Still enjoying the day to day of it.

What is your present state of mind? 

Overwhelmed, but getting used to it. 

ASVol3CoverBridge Records will release the third volume in their series of portrait recordings of music by Arlene Sierra on 9th November 2018. Featuring Arlene’s second piano trio, Butterflies Remember a Mountain, commissioned for the Benedetti-ElschenbroichGrynyuk Trio, this disc includes a further four works that illustrate her visceral and wide-ranging approach to chamber music: Avian Mirrors, Truel, Counting-Out Rhyme, and of Risk and Memory.

The complete portrait series includes Arlene Sierra, Vol. 1 (BRIDGE 9343), Game of Attrition: Arlene Sierra, Vol. 2 (BRIDGE 9414), and Arlene Sierra, Vol. 3: Butterflies Remember a Mountain (BRIDGE 9506).  More information


An American composer based in London, Arlene Sierra writes music that takes its impetus from rich sources including military strategy, game theory, Darwinian evolution, and the natural world. Her music has been lauded for its “highly flexible and distinctive style” (The Guardian), and its “remarkable brilliance of color, rhythmic dexterity and playfulness” (NPR Classical).
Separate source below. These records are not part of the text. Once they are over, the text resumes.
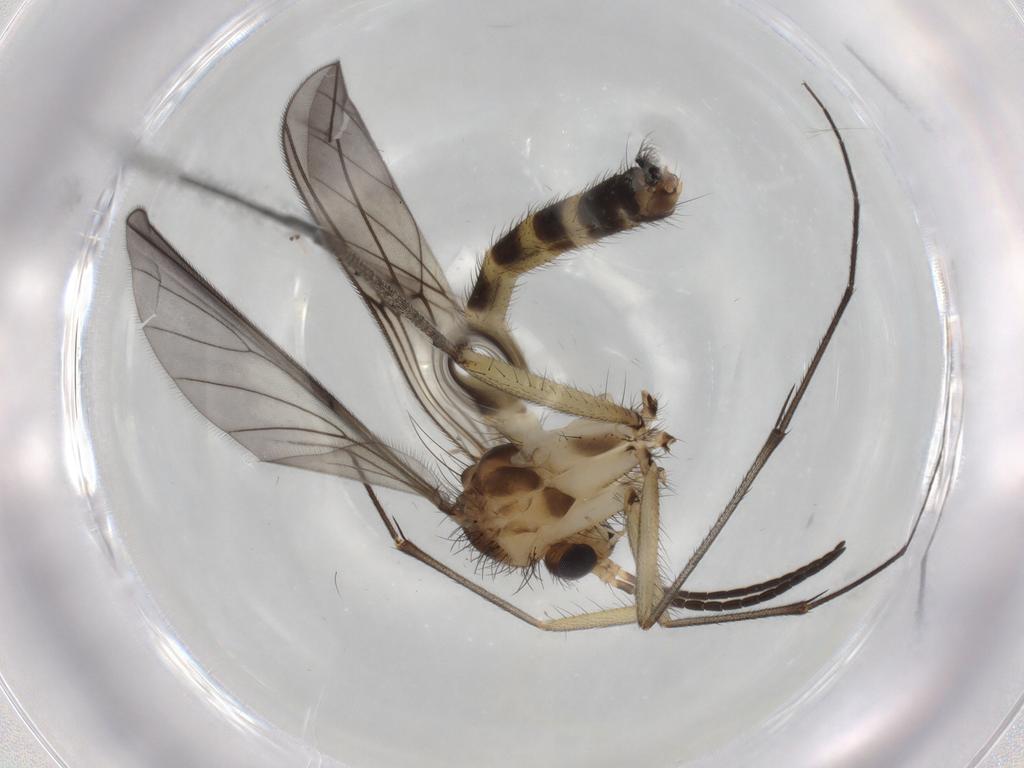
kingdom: Animalia
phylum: Arthropoda
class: Insecta
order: Diptera
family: Mycetophilidae
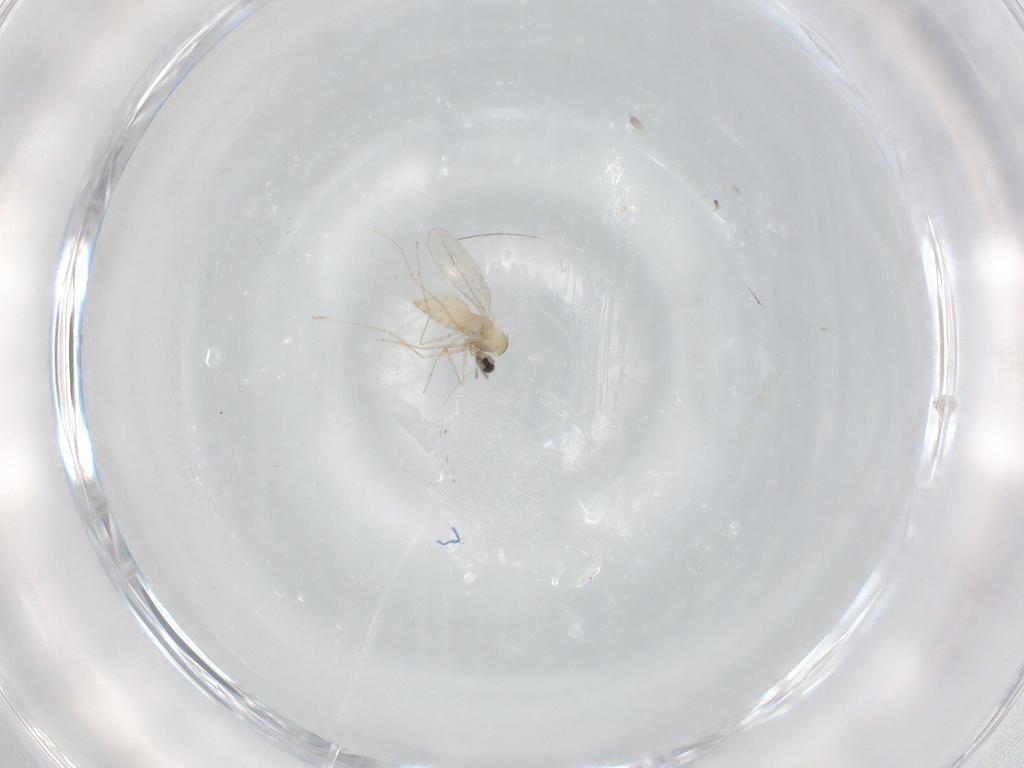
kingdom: Animalia
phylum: Arthropoda
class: Insecta
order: Diptera
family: Cecidomyiidae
Declared “a name to watch” by BBC Music Magazine, Arlene Sierra is the subject of a critically-acclaimed series of portrait discs with Bridge Records. She has received fellowships from the American Academy of Arts and Letters, the MacDowell Colony and the Tanglewood Music Festival, and has had portrait concerts at the Crush Room, Royal Opera House, London, the Yellow Barn Music Festival, Vermont and Columbia University’s Miller Theatre, New York. A Takemitsu Prize-winner and Latin GRAMMY nominee, Sierra has received commissions from BBC Radio 3 and the BBC Philharmonic, the New York Philharmonic, Seattle Symphony, Albany Symphony, Bremen Philharmonic Society, BBC National Orchestra of Wales, the Cheltenham, Huddersfield and Tanglewood Music Festivals, and many ensembles and soloists. Performers of her work include the Tokyo Philharmonic, Boston Symphony, Alabama Symphony, New York City Opera VOX, London Sinfonietta, International Contemporary Ensemble, Carducci Quartet, Österreichisches Ensemble für neue Musik, Lontano, Psappha, and the Benedetti- ElschenbroichGrynyuk Trio at the BBC Proms. 

Born in Miami to a family of New Yorkers, Arlene Sierra holds degrees from Oberlin College-Conservatory (BA, BMus), Yale School of Music (MMus) and the University of Michigan (DMA). Her principal teachers were Martin Bresnick, Michael Daugherty and Jacob Druckman; she worked with Betsy Jolas, Louis Andriessen, Magnus Lindberg, Colin Matthews and Judith Weir at various summer festivals. Dr Sierra is currently Reader in Composition and Deputy Head of School at Cardiff University School of Music.